DATA RECORDS Block Start
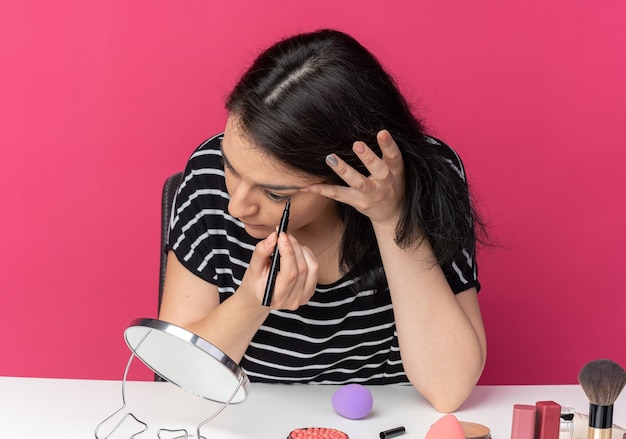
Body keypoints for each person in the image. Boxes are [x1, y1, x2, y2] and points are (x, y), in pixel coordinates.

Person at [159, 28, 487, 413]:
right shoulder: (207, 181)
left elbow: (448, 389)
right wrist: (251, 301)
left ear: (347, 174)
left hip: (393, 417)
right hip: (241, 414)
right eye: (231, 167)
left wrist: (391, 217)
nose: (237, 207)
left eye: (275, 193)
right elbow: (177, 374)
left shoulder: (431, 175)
DATA RECORDS Block End
DATA RECORDS Block Start
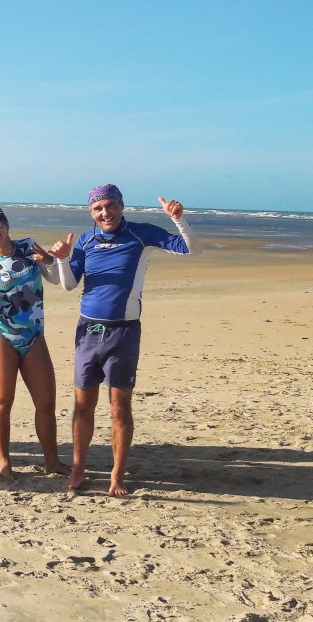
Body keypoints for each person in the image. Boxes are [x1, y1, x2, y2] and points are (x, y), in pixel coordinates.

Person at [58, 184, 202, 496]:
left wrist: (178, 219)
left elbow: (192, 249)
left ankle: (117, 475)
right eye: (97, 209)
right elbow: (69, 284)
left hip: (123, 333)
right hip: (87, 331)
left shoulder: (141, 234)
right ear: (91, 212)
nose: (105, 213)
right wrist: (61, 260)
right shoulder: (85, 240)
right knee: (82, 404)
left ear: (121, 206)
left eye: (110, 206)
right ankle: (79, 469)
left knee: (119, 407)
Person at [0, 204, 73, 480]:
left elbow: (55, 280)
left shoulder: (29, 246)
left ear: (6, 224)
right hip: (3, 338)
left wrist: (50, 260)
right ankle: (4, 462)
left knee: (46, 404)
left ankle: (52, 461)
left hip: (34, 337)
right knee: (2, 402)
DATA RECORDS Block End
DATA RECORDS Block Start
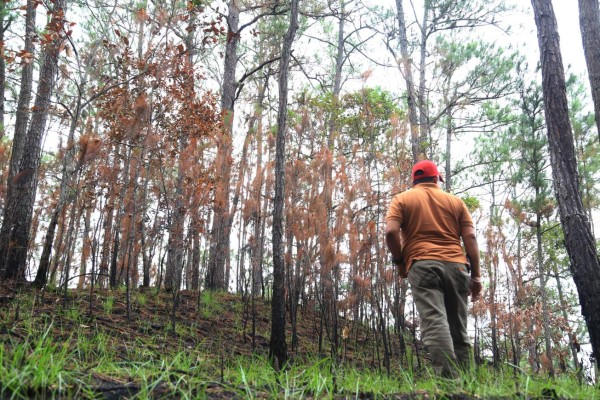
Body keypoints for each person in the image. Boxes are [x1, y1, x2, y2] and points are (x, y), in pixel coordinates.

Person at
DATA RECORDS Block End
→ **TO DO**:
Copy out every line of the data that includes "wrist".

→ **ANSWER SPACE**:
right wrist: (251, 301)
left wrist: (391, 217)
left wrist: (178, 219)
right wrist: (61, 260)
left wrist: (50, 260)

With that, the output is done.